The Victorian Budget 2024/25, handed down today amid a tight fiscal environment and cost-of-living pressures experienced by many in the community, delivers some positive and responsible investments into early interventions that will support people to lead healthy and positive lives, says Jesuit Social Services.

“We acknowledge that this is a challenging time for many Victorians. At a time like this, the Victorian Government has to make hard choices about the investments it can make into addressing disadvantage and ensuring that all members of the community have the opportunity to flourish,” says Jesuit Social Services CEO Julie Edwards.

“The Budget contains some positive investments into early intervention with at-risk groups to address complex needs. This includes $28 million to connect young people in or at-risk of entering the justice system with education and funding to Aboriginal Community Controlled Organisations to reduce interactions with the justice system and support women and children experiencing family violence.”

Jesuit Social Services welcomes further funding for the Respectful Relationships program, to support young people of all genders to lead safe and healthy lives.

“We know that supporting schools to promote respectful and positive attitudes and behaviours is paramount in creating stronger, safer communities for all genders, and we are pleased to be able to partner with the Victorian Government to deliver this work.

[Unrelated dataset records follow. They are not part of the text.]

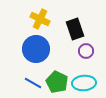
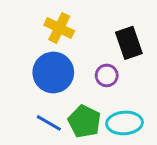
black rectangle: (75, 29) -> (129, 43), moved
purple circle: (86, 51) -> (107, 75), moved

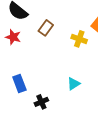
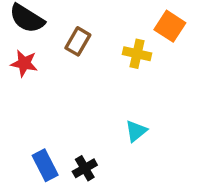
blue rectangle: (19, 83) -> (45, 165), moved

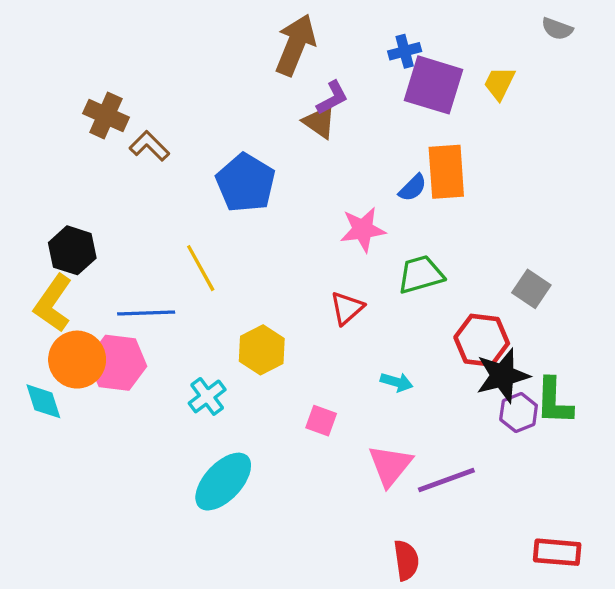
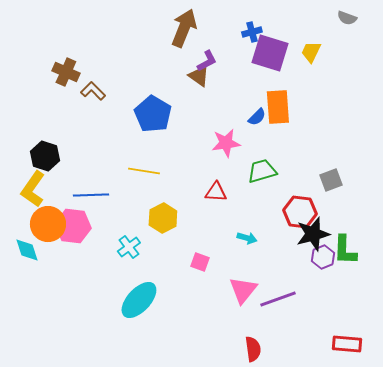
yellow line: (201, 268) -> (144, 171), moved, turned -52
gray square: (531, 289) -> (331, 180), turned 35
red triangle: (347, 308) -> (216, 192), turned 45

“Sadly, there are also some missed opportunities. Social housing and, in particular public housing, is under represented in this Budget despite demand for social and affordable housing continuing to increase. We supported calls from our sector for this Budget to fund at least 60,000 safe, sustainable and supported public and community homes by 2032, but this has not been met.

“We are also concerned at the $34m investment to trial electronic monitoring of some young offenders on bail. There is little evidence that electronic monitoring works to reduce re-offending, and we call the Government to instead invest more into evidence-based interventions. We need support services that work with at-risk young people to prevent crime from occurring”

“We would have liked to have seen more spent on suicide prevention interventions, particularly given Victoria experienced its highest number of suicides on record in 2023.” 

Ms Edwards says Jesuit Social Services welcomes $112m to support alcohol and drug courts, $6.8m to extend the Yoorrook Justice Commission and $4.4m to provide medical care to refugees and people seeking asylum who are not eligible for Medicare or other supports, among other initiatives.